Teach patients to report symptoms the instant they occur rather than hoping they pass - many patients stay quiet because they do not want to interrupt treatment. Be explicit: itching, chest tightness, throat or tongue symptoms, dizziness, shortness of breath, severe back pain, or swelling must be reported at once. After discharge, instruct patients to seek emergency care for delayed swelling, trouble breathing, recurrent hives, fainting, or worsening chest symptoms, which can signal a biphasic reaction hours later.

Differentiating Reaction Types

Cytokine-mediated infusion reactions feature fever, chills, rigors, hypotension, and hypoxia without classic urticaria. Allergic or anaphylactic reactions involve airway edema, wheezing, urticaria, GI cramping, and shock. The nurse does not need to name the mechanism before acting - severity and patient stability drive the response. Baseline assessment helps, because chronic dyspnea, anxiety, pain, or flushing may already be present before the infusion starts.

Monitoring, Transfusion Reactions, and Handoff

Monitor most intensively during the first 15 minutes of any high-risk infusion, since that is when most cytokine-driven reactions begin; many protocols specify a slow initial rate that is escalated only if tolerated.

For blood products, distinguish reaction types because management differs: an acute hemolytic reaction (fever, flank or back pain, dark urine, hypotension during the first minutes) is life-threatening and requires stopping the transfusion, keeping the line open with saline, and sending the unit and blood samples back; a febrile non-hemolytic reaction (isolated fever and chills) is less dangerous but still warrants stopping and assessing; and a mild allergic reaction (urticaria only) may be managed per policy with antihistamines. When in doubt, stop the transfusion - you can always restart, but you cannot undo a missed hemolytic reaction.

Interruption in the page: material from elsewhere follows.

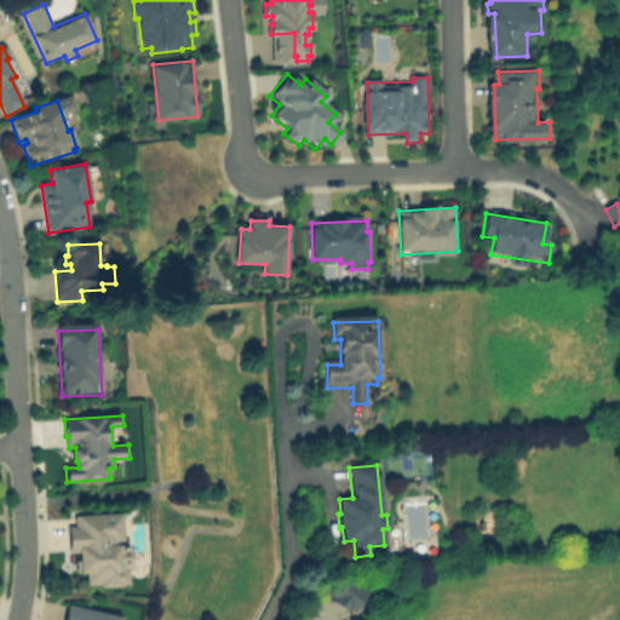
[(76,521),(122,520),(124,550),(130,550),(131,578),(125,578),(126,590),(87,591),(87,581),(80,581),(80,560),(70,560),(69,532),(78,532),(76,521)]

During handoff after any hypersensitivity event, include the exact sequence: premedications given, the infusion rate, the time symptoms began relative to the start, whether the drug was stopped, the vital-sign nadir (lowest blood pressure and oxygen saturation), respiratory findings, every medication administered including epinephrine doses and times, and whether symptoms fully resolved or recurred. This precise record is what guides future desensitization, rechallenge, premedication, or permanent-avoidance decisions, and it protects the patient across the entire treatment course.